Harbidge's first full report on the school indicated that a severe winter had resulted in poor attendance for four months. Sunday school attendance from March to May was also unsatisfactory. [158] The average daily attendance seems to have been seven, the figure which passed into law as the minimum registration for a school. Harbidge was certain that registration had declined because of the 20 shilling fee, which he believed was too high. On the other hand, salaries were not high. William Garrioch refused an offer made him in 1824 "to board, Clothe, and Educate twelve Indian Boys for a salary of £ 150 p. annum". [159] Garrioch calculated that the minimum cost of undertaking such a plan would be at least £178/17/6. [160] The Hudson's Bay Company seems to have continued to furnish some of the textbooks including in 1823 some "Sermons and Moral Lectures in French expressed in easy and familiar language suited to the Canadians. [161] The extent of the curriculum and prerequisites may be understood from Harbidge's request for materials:

N.B. By another year, we shall stand in need of a quantity of part I of the Sunday School Union Spelling book; Sunday School Hymn books (Silver Street, as we have them already in use) ; slate pencils; strong sewing needles, various sizes; strong thread, white and black; netting needles and worsted; buttons; two pr. large scissors, etc. etc. And it would be much to the benefit of the Institution to send cloth, blankets, soap, and other necessary articles for the use of the children. [162]

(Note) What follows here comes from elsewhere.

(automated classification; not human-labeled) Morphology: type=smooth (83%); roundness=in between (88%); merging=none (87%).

The Church Missionary Society in requiring Harbidge to give an account of his pupils - "names, age, natural abilities, moral character and proficiency" - required his wife to do likewise for the girls. [163] West had greatly encouraged the education of girls:

The little girls, I observed, would be taught to knit, and make articles of clothing to wear, like those which white people wore; and all would be led to read the Book that the Great Spirit had given to them ... [164]

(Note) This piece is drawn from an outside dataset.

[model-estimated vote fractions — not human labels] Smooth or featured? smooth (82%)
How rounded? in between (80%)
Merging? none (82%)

Had the arrival of Jones made any appreciable change in educational policy? It does not seem so. The C.M.S. assured the missionary that there was no reason to suppose that "the separation of Mr. West from the service of the Hudson's Bay Company will alter the views of those who conduct the Company's affairs" concerning his work." [165] Jones was warned to avoid party strife:

In all our colonies we find that a strong spirit of party prevails, and the evils of this are generally, I apprehend, inversely in proportion to the extent of the community. Be particularly cautious not at all to mix yourself with any thing of this kind which may exist in the society around you. You will find this difficult, but it is necessary. [166]

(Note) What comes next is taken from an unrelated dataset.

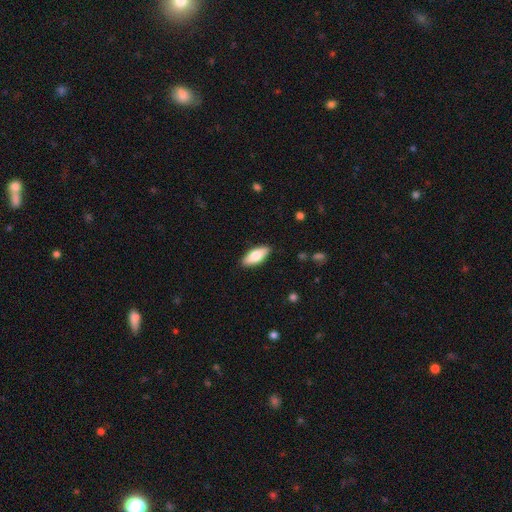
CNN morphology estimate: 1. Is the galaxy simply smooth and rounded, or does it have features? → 74% smooth, 20% featured or disk, 6% star or artifact.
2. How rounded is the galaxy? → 79% in between, 19% cigar-shaped, 2% round.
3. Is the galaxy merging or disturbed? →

Jones was also reminded that he was both chaplain to the Company and missionary of the society, therefore he had to "let the duties of each relation occupy their proper place without neglecting either". Educational supervision was part of his duty; he was exhorted to "collect as many children as you can, and impart to them as much knowledge, especially religious knowledge, as they are capable of receiving". [167] Jones replied that he regretted that John West had been "much thwarted in his views by the Company's agents in this country" and went on to say that he had two Indian boys of the Chippewa tribe who were willing to come into residence at his school. [168] As winter approached he had some apprehensions:

My parsonage will be habitable next week, though I expect it will be excessively cold, as it is of very inferior workmanship everything in regard to Missionary exertions is, I may say in a state of stagnation at present, with the exception of attending our little school, in which I take great delight. [169]

The Hudson's Bay Company, at a Council meeting held at York Factory in July, 1823, decided to encourage its factors who had Indian wives and halfbreed children to take a greater interest in education. The Council required every father to attend divine service regularly with his family, to address his children in his own mother tongue, to devote part of his leisure time "to teach his children their A.B.C." and catechism. [170]

By 1824, the weaknesses of Harbidge were becoming apparent. The Governor wrote to Colville:

The only boys' school we have is one kept by Harbidge sent out by the Church Missionary Society, but the fellow is quite unfit for this situation, stupid, ignorant, consequential and illiterate. Some of our halfbreed boys in the Colony can teach him instead of their receiving instruction from him. If a fit man can be had next season from among the Co.s clerks, we expect to establish a boys' school under the auspices of our York council, which would be beneficial to themselves and likewise to the Settlement. [171]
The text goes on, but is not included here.